|The author evolving with fellow historians.|
Note the labeled goods.
Marshall Gold Discovery State Historic Park
Photo Ed Sims
From the begining I wanted to contribute something postive towards the improvement of our Living History program at Columbia State Historic Park. I found an allly in fellow docent David Peebles, as we both saw the need for more credibility in how we represented Gold Rush merchants and their goods. David and I made that noble effort to break free of the silly romantic hooey that fueled the previous attempts by introducing the O. P. Davis Store at Columbia's Tent Town event in June of 1994. Our resources were scant and our knowledge was minimal but we had labeled goods and stenciled crates that at least evoked some "feeling" from the past. Granted, we were a little more creative in our re-creations than we should have been but everyone has to start somewhere, right?
|A few of my labels over the years|
some better than others
Photo Lindy Miller 2005
|Original bottles with contents|
note the foil labels
Courtesy Steamboat Arabia Museum
This post is about creating facsimile labels, so I'm not going to discuss period printing or what is the "correct" paper. I'll leave that to people that want to take this to the next level. So how exactly do I recreate the look of a period label ? First, it starts with what you are working from. If the label is intact and flat, a simple photocopy might suffice but if you have to recreate what's missing, I've found it's best to start with an enlarged version that you can scale down later. I find that cut-and-paste works for me, but Photoshop is probably a better choice for the computer-savvy. On occasion, I hit-up people like my friends Derek or Floyd to clean-up a graphic or rearrange some lettering for me. For artwork, I use Micron pens from Pigma for detail work and Prismacolor pencils when color is needed. Sometimes a plain ole Sharpie is just the ticket. A word of advice is to keep your creativity in check when restoring a label. Try to be faithful to the original design as much as possible while working to restore what's missing. Sometimes merely flipping the remaining design can do the trick or you might refer to other labels to guide your choices.

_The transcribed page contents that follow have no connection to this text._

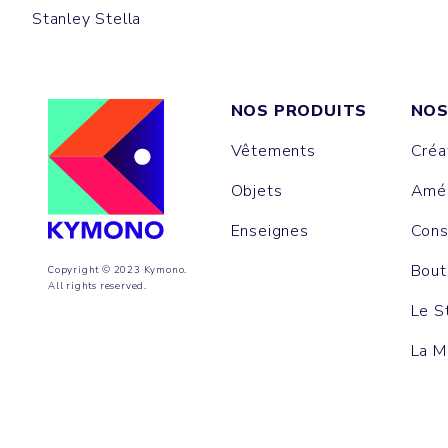
Stanley Stella
NOS PRODUITS
NOS
Vêtements
Créa
Objets
Amén
Enseignes
Cons
Bout
Copyright © 2023 Kymono.
All rights reserved.
Le S
La M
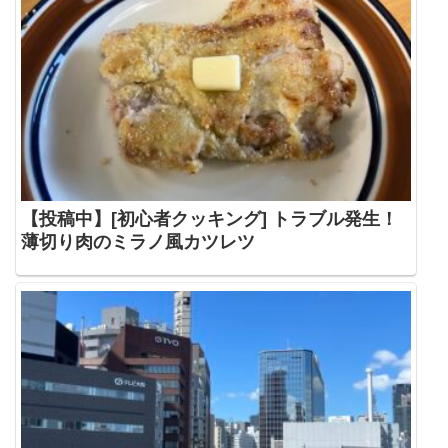
【投稿中】[初心者クッキング] トラブル発生！
薄切り肉のミラノ風カツレツ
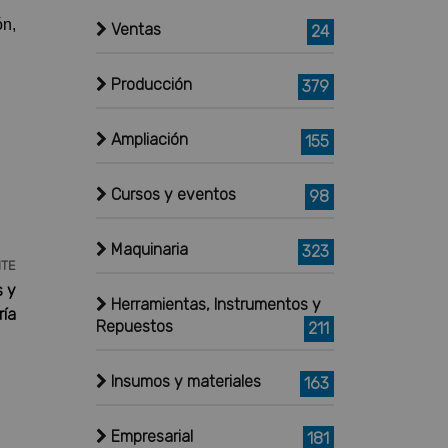
ón,
Ventas
24
Producción
379
Ampliación
155
Cursos y eventos
98
Maquinaria
323
NTE
s y
Herramientas, Instrumentos y
ría
Repuestos
211
Insumos y materiales
163
Empresarial
181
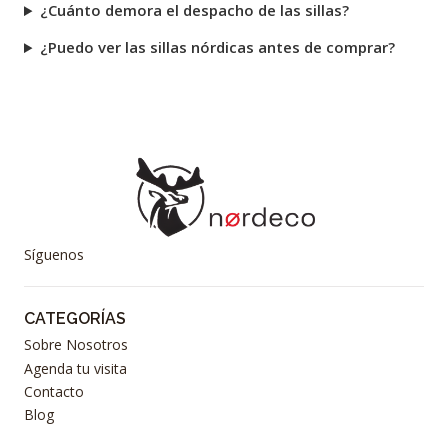
¿Cuánto demora el despacho de las sillas?
¿Puedo ver las sillas nórdicas antes de comprar?
Síguenos
CATEGORÍAS
Sobre Nosotros
Agenda tu visita
Contacto
Blog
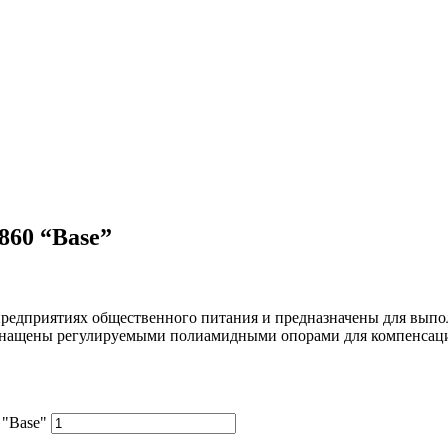
860 “Base”
предприятиях общественного питания и предназначены для выпо
оснащены регулируемыми полиамидными опорами для компенсац
 "Base"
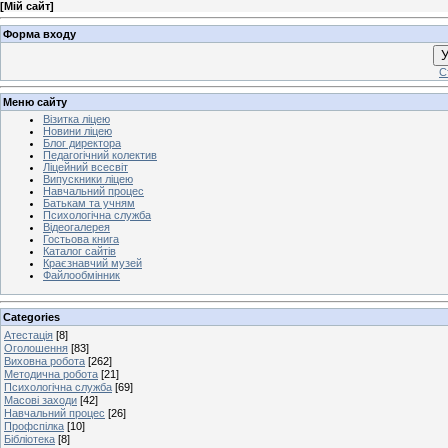
[
Мій сайт
]
Форма входу
У
С
Меню сайту
Візитка ліцею
Новини ліцею
Блог директора
Педагогічний колектив
Ліцейний всесвіт
Випускники ліцею
Навчальний процес
Батькам та учням
Психологічна служба
Відеогалерея
Гостьова книга
Каталог сайтів
Краєзнавчий музей
Файлообмінник
Categories
Атестація
[8]
Оголошення
[83]
Виховна робота
[262]
Методична робота
[21]
Психологічна служба
[69]
Масові заходи
[42]
Навчальний процес
[26]
Профспілка
[10]
Бібліотека
[8]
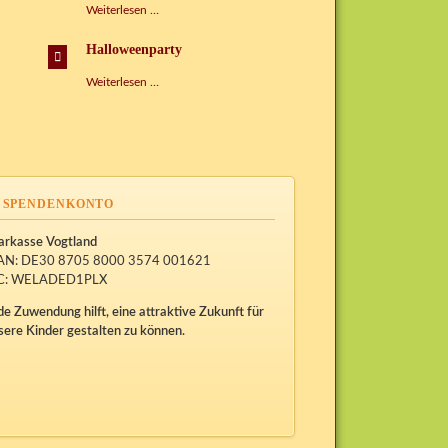
Weihnachstbasteleien
Weiterlesen …
Halloweenparty
Halloweenparty
Weiterlesen …
SPENDENKONTO
arkasse Vogtland
AN: DE30 8705 8000 3574 001621
C: WELADED1PLX
de Zuwendung hilft, eine attraktive Zukunft für
sere Kinder gestalten zu können.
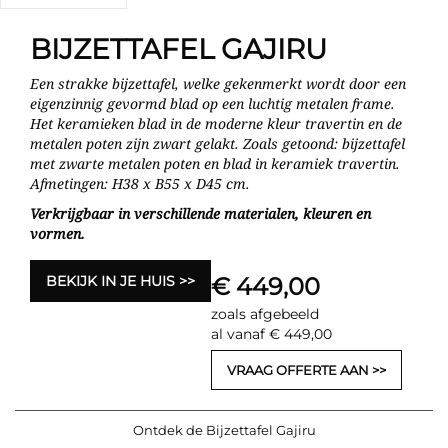
BIJZETTAFEL GAJIRU
Een strakke bijzettafel, welke gekenmerkt wordt door een
eigenzinnig gevormd blad op een luchtig metalen frame.
Het keramieken blad in de moderne kleur travertin en de
metalen poten zijn zwart gelakt. Zoals getoond: bijzettafel
met zwarte metalen poten en blad in keramiek travertin.
Afmetingen: H38 x B55 x D45 cm.
Verkrijgbaar in verschillende materialen, kleuren en
vormen.
BEKIJK IN JE HUIS
€ 449,00
zoals afgebeeld
al vanaf € 449,00
VRAAG OFFERTE AAN
Ontdek de Bijzettafel Gajiru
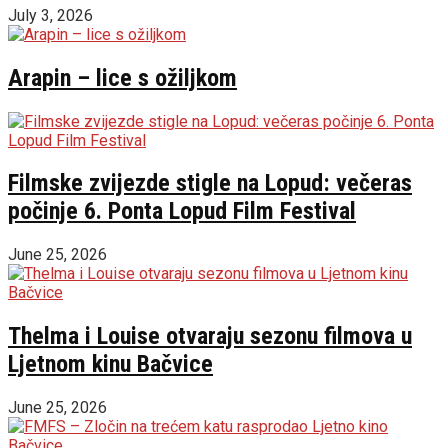
July 3, 2026
Arapin – lice s ožiljkom
Filmske zvijezde stigle na Lopud: večeras
počinje 6. Ponta Lopud Film Festival
June 25, 2026
Thelma i Louise otvaraju sezonu filmova u
Ljetnom kinu Bačvice
June 25, 2026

|Labels and their artwork reading clockwise|
Yeast Powder from the Bertrand
Pepper Sauce from author's collection
Byass Porter from online auction
Photos Lindy Miller 2011
|Wells, Miller and Provost Label embossing steps|
left to right
final embossing plates, rubber stamps, latex mould
|My replica foil labels|
Pickles and Brandied Peaches Yum!
Bottles by Dog River Glassworks
For those that are curious, I no longer sell my labels but rather encourage others to make their own. In that regard, I hope this post has been at least a little helpful and maybe even evolutionary.